Damn Braces, Bless C-47 gunships
The doomed Delta Force and Army Ranger troops in BHD are sent on their way with surprisingly feeble equipment, hand weapons and jumvee jeeps, into something reminiscent of the battle of Stalingrad. The film makes clear that these brave men have been betrayed by the cheap political games of the suits who call the shots: their requests for armored vehicles and C-47 gunship aircraft are denied by the higher-ups in an effort to keep their mission "low-key". In the wrenching battle scenes that follow, the veiwer longs for the sight of a squat Bradley APC or the graceful lines of a C-47 soaring overhead, pulverizing the evil minions of Aideed with precision autocannon fire. How much American blood was spilled for the political parlor games of government bureaucrats?

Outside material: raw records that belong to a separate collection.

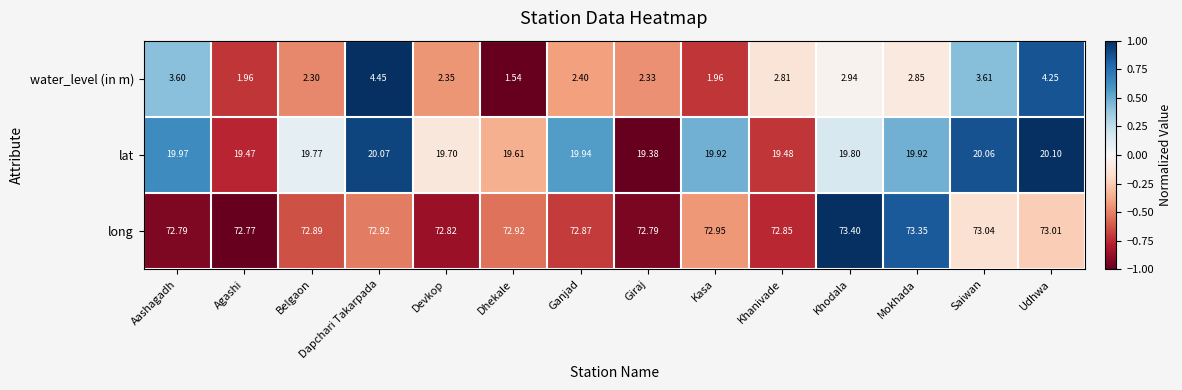

Which series has the largest total across all categories?

long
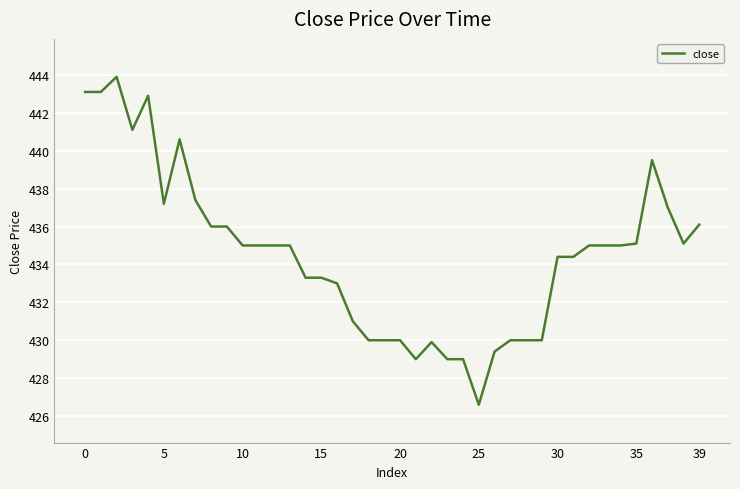

What is the minimum value shown in the chart?

426.6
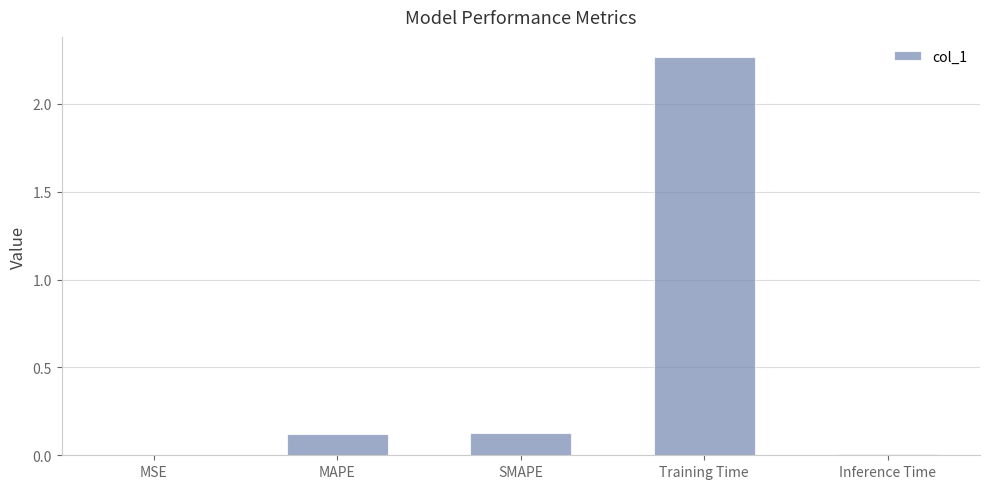

What is the sum of all values?

2.5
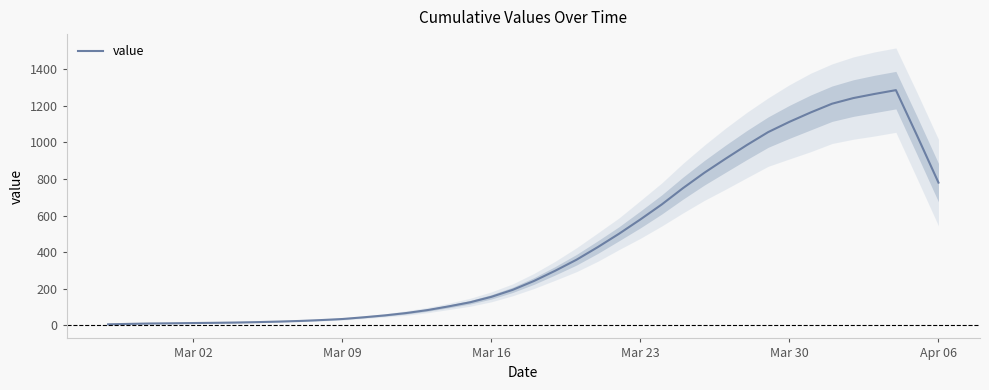

What is the sum of all values?

17719.8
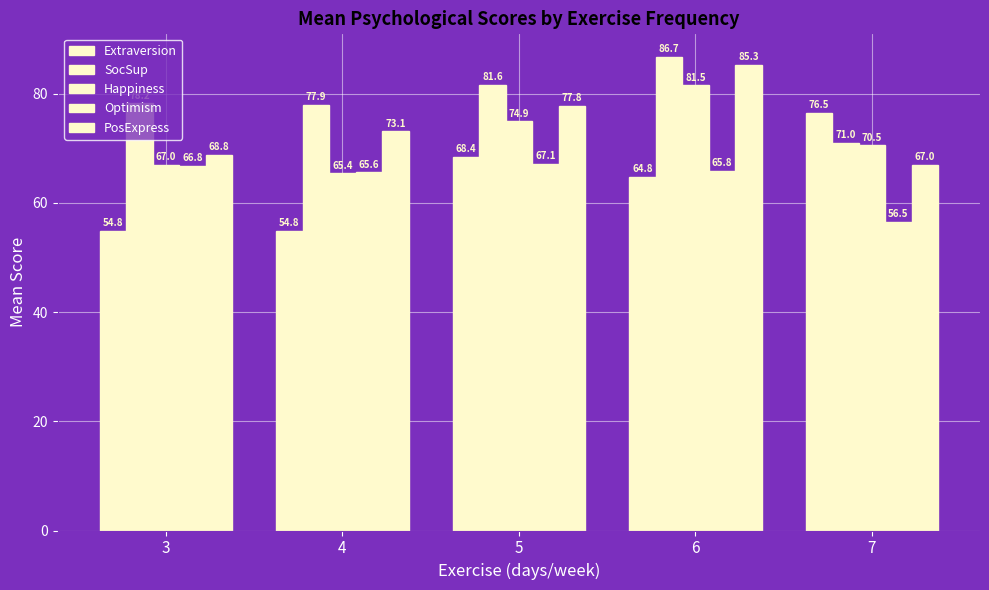

Which series changed the most between 4 and 5?

Extraversion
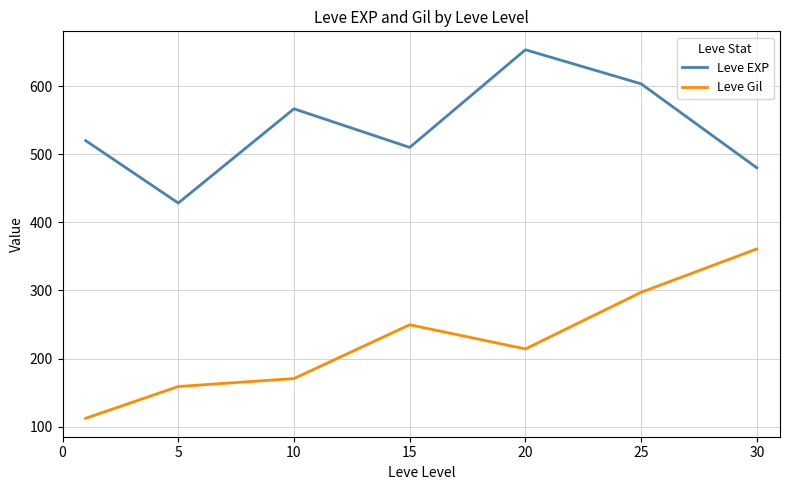

In Leve Gil, how many points are higher than both neighbors (excluding endpoints)?

1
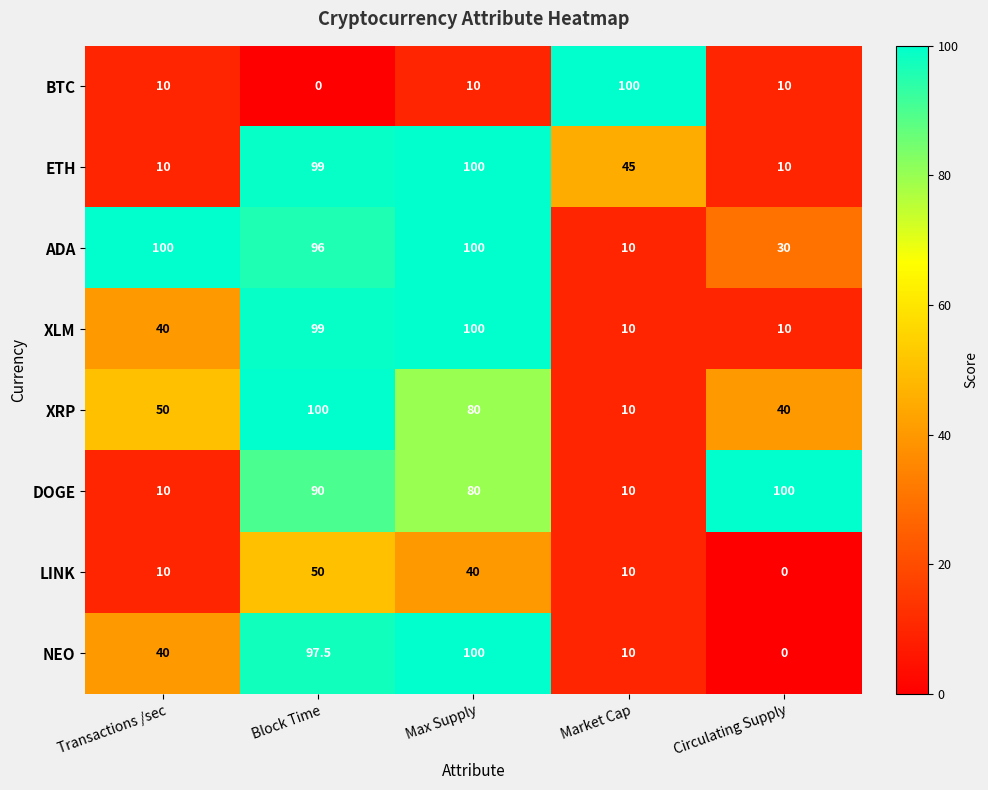

List the labels in order of NEO value, largest first.

Max Supply, Block Time, Transactions /sec, Market Cap, Circulating Supply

If At First You Don't Succeed, Give Up
The stark lesson of Black Hawk Down, is this: geopolitical involvement is a thankless effort, one which yields nothing but blood and tears. The rubble in downtown New York provides real-life substance to this movie-derived conclusion. The United States tries to make peace in the Middle East, tries to get food and shelter to the people of Somalia, tries to share free-market prosperity with the developing countires of the world, and we are repaid with terrorism, gunfire, and screaming protesters. It is time to throw in the towel.
Sucks To Be Them
The advantages of isolationism are many: vast amounts of money will be saved by by our not having to keep thousands of troops stationed overseas. American businesses and workers will benefit as captial once spent on overseas trade is now kept here at home (additionally, trade could be maintained with certain civilized trading partners like Japan and Canada). Most importantly, Americans, safe under a new ABM and sattelite-laser umbrella, will never again have to mourn as their children are brought home in caskets, victims of some disastrous "peacekeeping" quagmire in some fly-ridden third-world hellhole, will never again have to live with a sour lump of fear in their guts, fear of the mayhem and murder that foreigners secreted among them may unleash. As for the citizens of other, less advanced nations, the only answer is to let them shoot, burn, starve, and nuke one another until they are all dead or learn to behave civilly. It is no concern of ours.